There are many features that play a part in predicting the sale price of a property. In this section, we would like to highlight the "Neighborhood" feature which we believe its findings will prove useful to prospective home owners.
Neighbourhoods is one of those features that is recorded as nominal variables in the data documentation, but which we believe can be more meaningfulyl interpreted as ordinal, especially when looking through the target scope of property sale price. It is conceivable that sale prices between neighbourhoods will differ based on the desirability of its location as well as any perception of prestige or exclusivity.
Leaving Green Hills premium as an outlier aside, top of the list is Stone Brook where you would need to pay a premium of USD 27,059 for a property in the neighbourhood. This is followed by Northridge Heights with a premium of USD 10,944. As the premiums of the these neighbourhoods are high, we can infer that they must be the more exclusive neighbourhood in the region. On the other end of the spectrum, we have Edwards with the deepest discount of USD 25,206 for a property there.
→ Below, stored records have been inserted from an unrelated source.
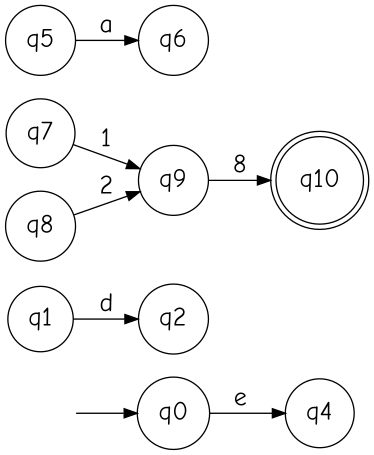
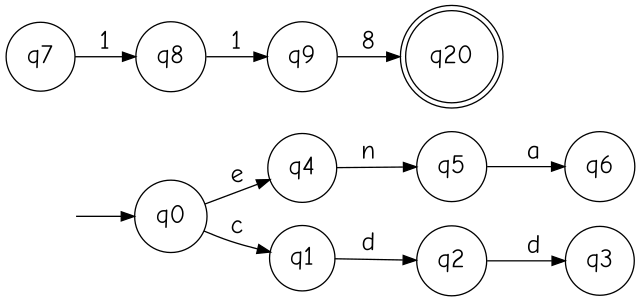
  digraph {
    fontname="Comic Neue"
    rankdir=LR
    node [fontname="Comic Neue" fontsize=20 shape=circle]
    edge [fontname="Comic Neue" fontsize="20pt"]
    "" [shape=plaintext]
    n2 [label=q0]
    n3 [label=q4]
    n4 [label=q1]
-   n5 [label=q10 shape=doublecircle]
+   n5 [label=q20 shape=doublecircle]
    n6 [label=q5]
    n7 [label=q6]
+   n8 [label=q3]
    n9 [label=q2]
    n10 [label=q7]
    n11 [label=q8]
    n12 [label=q9]
    "" -> n2
    n2 -> n3 [label=e]
+   n2 -> n4 [label=c]
+   n3 -> n6 [label=n]
    n4 -> n9 [label=d]
    n6 -> n7 [label=a]
-   n10 -> n12 [label=1]
-   n11 -> n12 [label=2]
+   n9 -> n8 [label=d]
+   n10 -> n11 [label=1]
+   n11 -> n12 [label=1]
    n12 -> n5 [label=8]
  }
This discount is trailed closely by Veenker with a discount of USD 25,076. By charting the coefficients above and clearly ascribing the premiums/discounts associated with each neighbourhood, it is hoped that prospective home owners can balance their search for their new homes with greater finesse by weighing neighbourhoods for its value dollar worth rather than chase overvalued exclusivity.
Thank you for reading this far.
You are awesome!